Le tribunal de commerce de Toulouse a reporté au 27 juillet sa décision sur l'offre de reprise de Fibre Excellence portée par le groupe Combat de Matthieu Pigasse.
Ce délai supplémentaire doit permettre de poursuivre les discussions avec l'État sur plusieurs conditions jugées essentielles à la viabilité du projet de reprise.
Présentée le 2 juillet, cette offre est désormais la seule en lice depuis le retrait, le 22 juin, du projet déposé par la direction de Fibre Excellence. Le tribunal a toutefois indiqué que cette nouvelle échéance serait la dernière, faisant du 27 juillet une date déterminante pour l'avenir du groupe.
Trois conditions à satisfaire
Selon les représentants de Combat Holding, plusieurs mesures doivent encore être précisées avec les autorités publiques afin de consolider le plan de reprise. Les discussions portent principalement sur les conditions de rachat de l'électricité produite à partir de biomasse, l'approvisionnement en bois ainsi que la réintégration du site de Saint-Gaudens dans le système européen des quotas carbone.

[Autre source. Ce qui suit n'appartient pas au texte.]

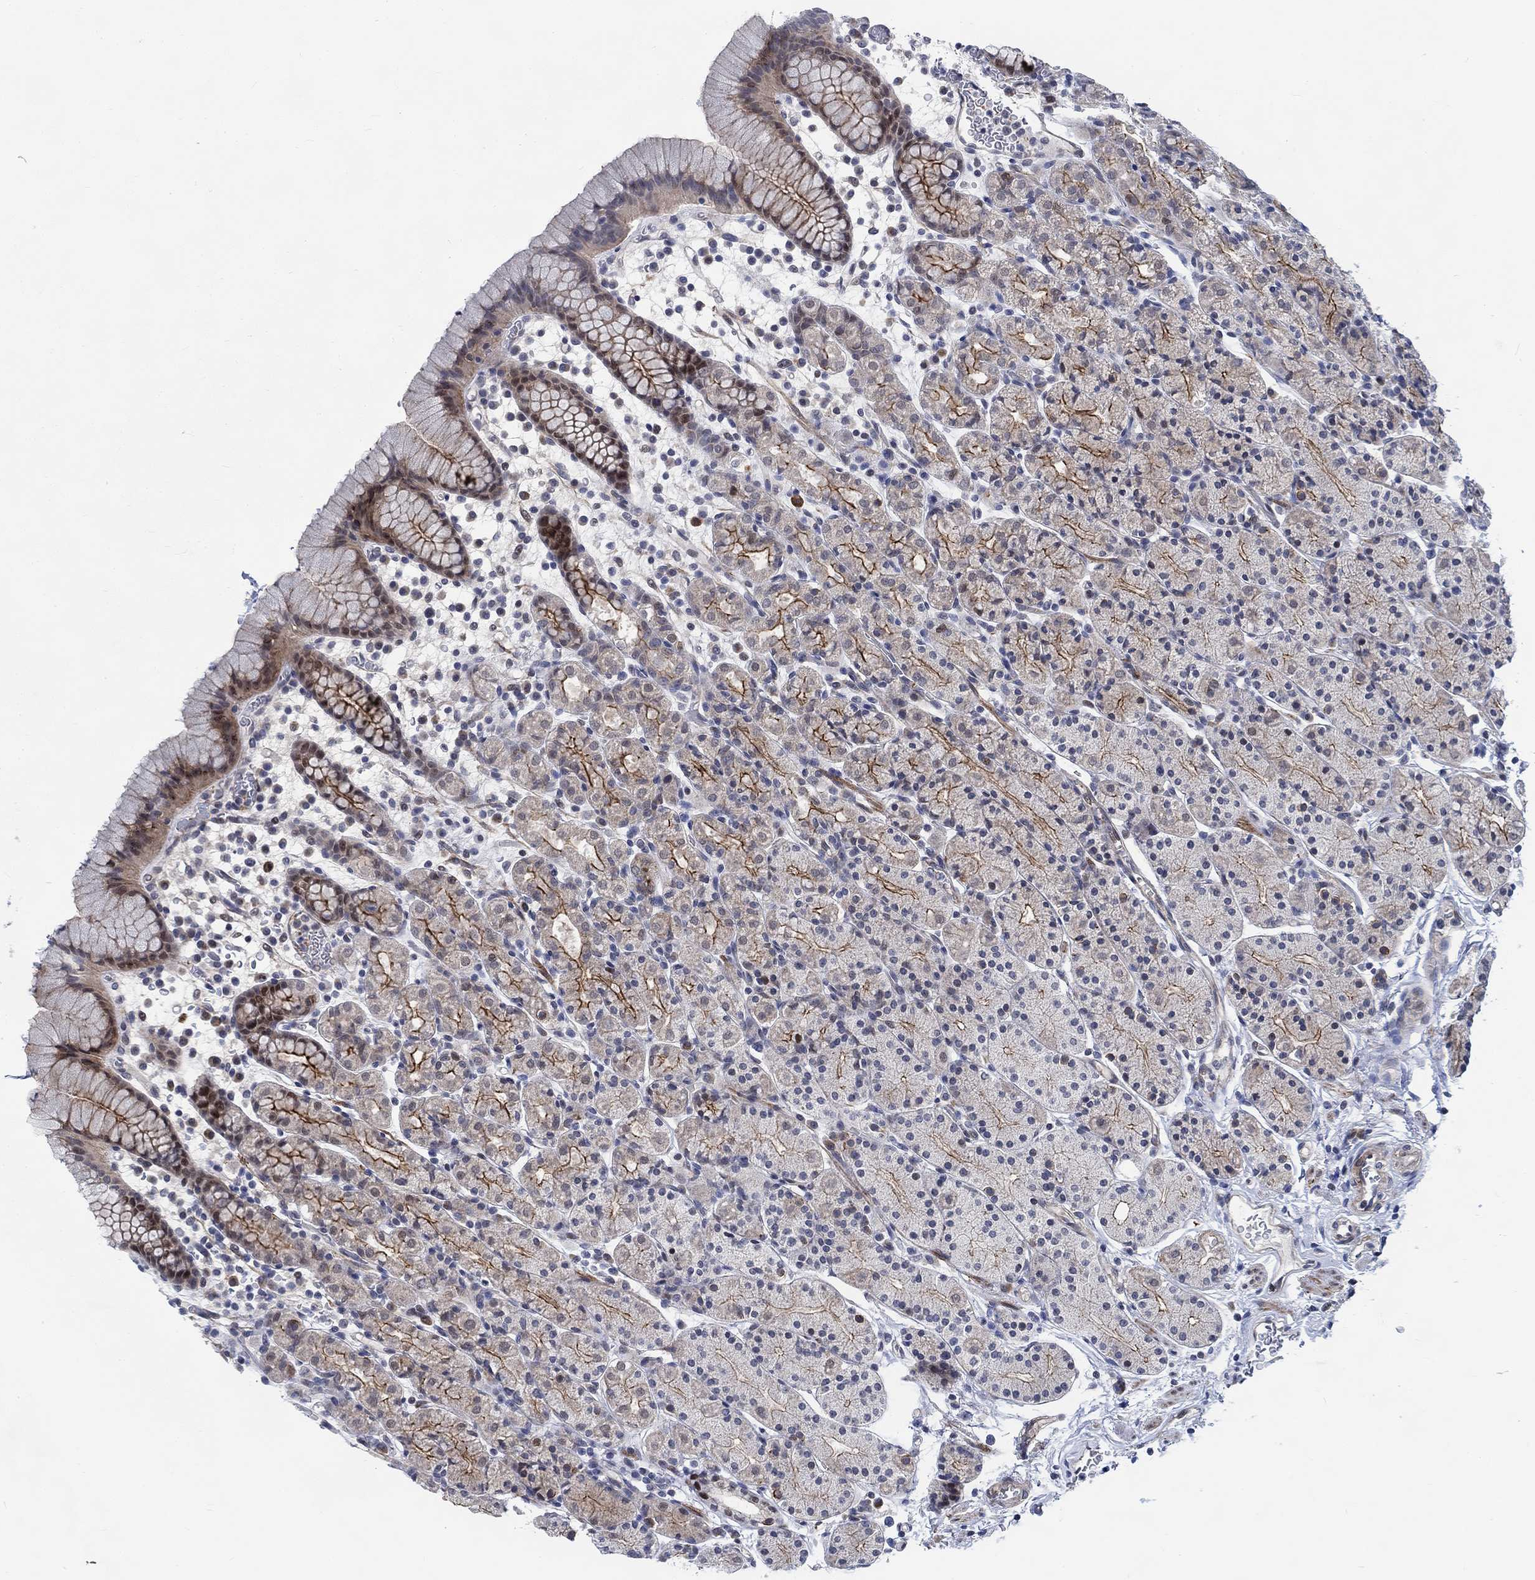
{"staining": {"intensity": "strong", "quantity": "25%-75%", "location": "cytoplasmic/membranous"}, "tissue": "stomach", "cell_type": "Glandular cells", "image_type": "normal", "snomed": [{"axis": "morphology", "description": "Normal tissue, NOS"}, {"axis": "topography", "description": "Stomach, upper"}, {"axis": "topography", "description": "Stomach"}], "caption": "The image demonstrates immunohistochemical staining of unremarkable stomach. There is strong cytoplasmic/membranous expression is seen in about 25%-75% of glandular cells. Ihc stains the protein of interest in brown and the nuclei are stained blue.", "gene": "KCNH8", "patient": {"sex": "male", "age": 62}}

À l'issue de l'audience, le directeur général de Combat Holding, Matthieu Levieille, a indiqué souhaiter reprendre rapidement les échanges avec les services de l'État afin de finaliser ces éléments, qu'il considère indispensables au redressement durable de l'entreprise.
Un plan d'investissement de 107 millions d'euros
Le projet prévoit 107 millions d'euros d'investissements, comprenant les apports de Combat Holding et de ses partenaires, des fonds régionaux, un financement destiné aux projets d'efficacité énergétique ainsi que des prêts de l'État et d'établissements financiers.
Selon les promoteurs du projet, une quarantaine d'acteurs de la filière bois ont également manifesté leur soutien par des lettres d'intention, illustrant l'intérêt de la filière pour le maintien de cette capacité industrielle stratégique.
Le plan prévoit le redémarrage progressif des activités des usines de Saint-Gaudens et de Tarascon avant une diversification vers de nouveaux marchés, notamment les matériaux d'isolation, les papiers destinés aux emballages alimentaires et, à plus long terme, la production de pâte fluff destinée aux produits d'hygiène absorbants.
Une décision attendue le 27 juillet
Placée en redressement judiciaire depuis la fin d'avril, Fibre Excellence emploie environ 670 personnes et exploite les deux dernières usines françaises de production de pâte marchande. Au-delà des emplois directs, plusieurs milliers d'emplois de la filière forêt-bois-papier dépendent également de l'activité des sites de Saint-Gaudens et de Tarascon.
Le tribunal devra rendre sa décision le 27 juillet sur cette offre de reprise, présentée comme la dernière susceptible d'assurer la relance des deux sites industriels. L'issue de cette audience sera déterminante pour l'avenir de l'entreprise, de ses employés et de l'ensemble de la filière qui gravite autour de ses activités.
Fibre Excellence exploite deux usines de production de pâte marchande à Saint-Gaudens (Haute-Garonne) et à Tarascon (Bouches-du-Rhône), pour une capacité combinée d'environ 550 000 tonnes par an, dont 280 000 tonnes pour le site de Saint-Gaudens. L'entreprise produit principalement de la pâte kraft destinée à l'industrie papetière ainsi que de l'énergie à partir de biomasse. Placée en redressement judiciaire en avril 2026, elle constitue un acteur stratégique de la filière forêt-bois-papier française.